Johnson, like others in law enforcement and school administration, cautioned that it is too early to say whether salvia will become a problem. They hope the drug's intensity and harsh effects will limit its popularity.
“When they realize it is not a good high, it might steer them away,” Johnson said.
The U.S. Drug Enforcement Agency has listed salvia as a “drug of concern” and is evaluating whether it should be banned, according to Rogene Waite, a national spokeswoman for the agency.
Local DEA spokeswoman Eileen Zeidler said salvia is not much of a concern in San Diego, so the agency does not want to draw attention to the drug through public discussion.
“If it's here, it's not here in great mass,” she said. “If it is emerging, we don't want to bring attention to it so kids see it and say, 'Let me jump on board.' ”

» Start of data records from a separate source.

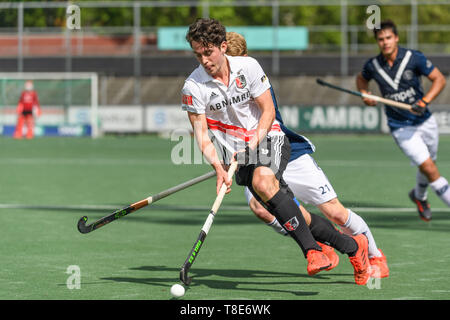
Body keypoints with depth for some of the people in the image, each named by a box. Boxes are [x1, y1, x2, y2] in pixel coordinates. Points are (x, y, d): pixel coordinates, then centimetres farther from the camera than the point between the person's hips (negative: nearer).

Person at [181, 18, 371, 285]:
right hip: (239, 155, 1)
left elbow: (268, 112, -3)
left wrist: (251, 147, -17)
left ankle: (312, 251, -34)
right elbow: (202, 136, -8)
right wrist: (218, 167, -25)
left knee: (263, 181, -36)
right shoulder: (193, 88, -7)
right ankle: (352, 246, 8)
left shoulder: (248, 67, -6)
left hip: (269, 139, -1)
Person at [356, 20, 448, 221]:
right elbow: (361, 78, 18)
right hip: (401, 128, -2)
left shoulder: (414, 58, -11)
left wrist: (424, 102, -21)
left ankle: (419, 196, 49)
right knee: (429, 169, -15)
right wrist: (365, 95, -3)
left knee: (428, 167, 17)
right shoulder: (373, 66, -6)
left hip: (425, 121, 2)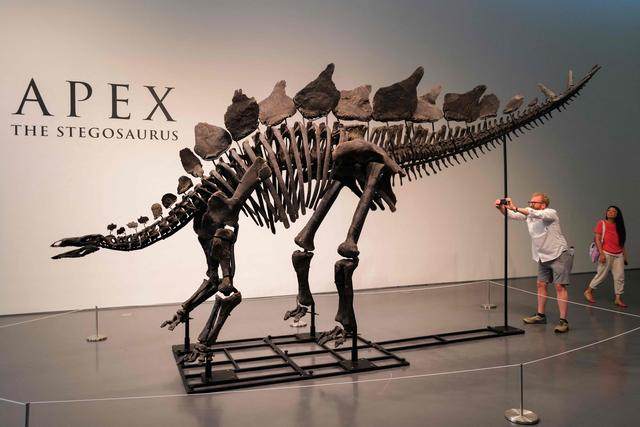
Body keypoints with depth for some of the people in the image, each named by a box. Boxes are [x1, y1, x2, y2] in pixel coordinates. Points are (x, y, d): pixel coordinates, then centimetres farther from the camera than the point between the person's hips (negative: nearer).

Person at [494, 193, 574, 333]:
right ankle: (540, 316, 25)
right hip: (544, 257, 8)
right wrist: (501, 207, -20)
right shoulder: (528, 213, 2)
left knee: (560, 286, -10)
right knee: (541, 284, 13)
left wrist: (515, 208, -42)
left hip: (559, 255, -8)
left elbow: (537, 215, -37)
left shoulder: (551, 213, -18)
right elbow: (511, 215, 0)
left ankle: (563, 321, -8)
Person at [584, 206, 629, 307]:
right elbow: (597, 239, -7)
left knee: (620, 277, 2)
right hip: (606, 254, -5)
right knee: (601, 275, 0)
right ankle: (588, 291, 19)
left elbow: (621, 242, 14)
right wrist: (601, 253, -15)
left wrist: (625, 256, 11)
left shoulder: (619, 226, 12)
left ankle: (618, 299, 10)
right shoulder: (602, 223, -2)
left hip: (618, 255, 5)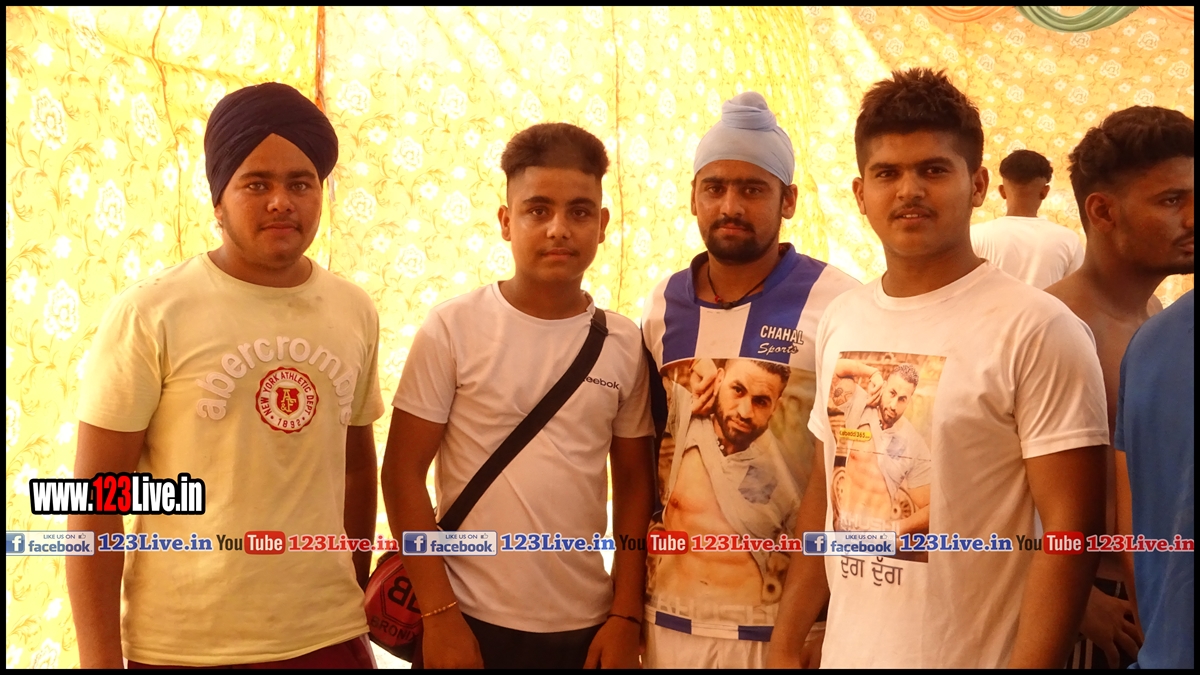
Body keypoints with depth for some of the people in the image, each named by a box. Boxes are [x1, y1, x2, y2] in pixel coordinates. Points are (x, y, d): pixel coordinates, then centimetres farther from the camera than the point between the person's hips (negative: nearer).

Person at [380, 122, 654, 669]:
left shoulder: (625, 345, 1)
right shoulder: (453, 330, -7)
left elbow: (634, 483, 6)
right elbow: (403, 472, -7)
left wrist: (626, 616, 1)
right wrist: (439, 615, -10)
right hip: (472, 626, -2)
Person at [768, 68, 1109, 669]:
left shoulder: (1037, 329, -13)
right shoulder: (840, 322, 4)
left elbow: (1069, 526, -14)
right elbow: (823, 495, 10)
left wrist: (1028, 663, -18)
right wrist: (785, 645, 8)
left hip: (975, 655, -5)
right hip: (845, 652, 5)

The San Bernardino County Sheriff's Department took a different approach. At the department's urging, Assemblyman Anthony Adams, R-Hesperia, proposed legislation to make it a misdemeanor to sell salvia to minors.
The bill passed the Assembly this year and is pending in the state Senate.
The legislation is a compromise after a harsher bill was defeated last year because of some lawmakers' concerns that salvia was not classified as an illegal drug by federal authorities.
“This is a potentially explosive problem, and one we can get a head start on before it hits quasi-epidemic proportions and we are at a loss for what to do,” Adams said yesterday.
Daniel Siebert, a Malibu herbalist who runs the Web site sagewisdom.org, is among the more vocal salvia supporters who say worries about its effects are overblown.
“Salvia has much to offer: fascinating psychoactive effects, sensual enhancement, magical journeys, enchantment, apparent time travel, philosophical insights, spiritual experiences and perhaps even healing and divination,” the Web site says.
However, the site warns that salvia should be used only by adults in a “thoughtful, intelligent manner,” and that someone else should be present in case users “freak out, become confused, injure (themselves), fall, or do anything that might harm others.”
Staff librarian Denise Davidson contributed to this report.